Utilized a list coloring argument and a recent connectivity result to achieve the bound.

Provided a new sufficient condition for edge contraction to increase graph connectivity.

Abstract

Consider the following relaxation of the Hadwiger Conjecture: For each $t$ there exists $N_t$ such that every graph with no $K_t$-minor admits a vertex partition into $\ceil{\alpha t+\beta}$ parts, such that each component of the subgraph induced by each part has at most $N_t$ vertices. The Hadwiger Conjecture corresponds to the case $\alpha=1$, $\beta=-1$ and $N_t=1$. Kawarabayashi and Mohar [\emph{J. Combin. Theory Ser. B}, 2007] proved this relaxation with $\alpha={31/2}$ and $\beta=0$ (and $N_t$ a huge function of $t$).

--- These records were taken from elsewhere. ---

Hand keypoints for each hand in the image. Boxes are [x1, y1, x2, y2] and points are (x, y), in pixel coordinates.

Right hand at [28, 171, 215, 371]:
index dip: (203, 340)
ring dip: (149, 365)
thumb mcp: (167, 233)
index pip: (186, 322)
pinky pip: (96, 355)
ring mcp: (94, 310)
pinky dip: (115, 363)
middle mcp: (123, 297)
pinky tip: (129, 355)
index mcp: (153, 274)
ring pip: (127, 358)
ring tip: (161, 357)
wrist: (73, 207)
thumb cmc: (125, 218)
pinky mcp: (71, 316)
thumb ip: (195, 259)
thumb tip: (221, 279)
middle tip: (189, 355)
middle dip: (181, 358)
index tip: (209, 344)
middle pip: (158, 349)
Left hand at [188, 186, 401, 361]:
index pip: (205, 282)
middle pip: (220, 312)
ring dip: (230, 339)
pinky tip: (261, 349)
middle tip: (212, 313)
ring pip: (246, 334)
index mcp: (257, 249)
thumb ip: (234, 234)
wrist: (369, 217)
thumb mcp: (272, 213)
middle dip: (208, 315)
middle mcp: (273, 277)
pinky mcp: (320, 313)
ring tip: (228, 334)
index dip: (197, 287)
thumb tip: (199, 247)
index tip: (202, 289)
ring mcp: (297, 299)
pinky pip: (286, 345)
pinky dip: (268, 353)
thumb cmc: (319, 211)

This paper proves this relaxation with $\alpha={7/2}$ and $\beta=-{3/2}$. The main ingredients in the proof are: (1) a list colouring argument due to Kawarabayashi and Mohar, (2) a recent result of Norine and Thomas that says that every sufficiently large $(t+1)$-connected graph contains a $K_t$-minor, and (3) a new sufficient condition for a graph to have a set of edges whose contraction increases the connectivity.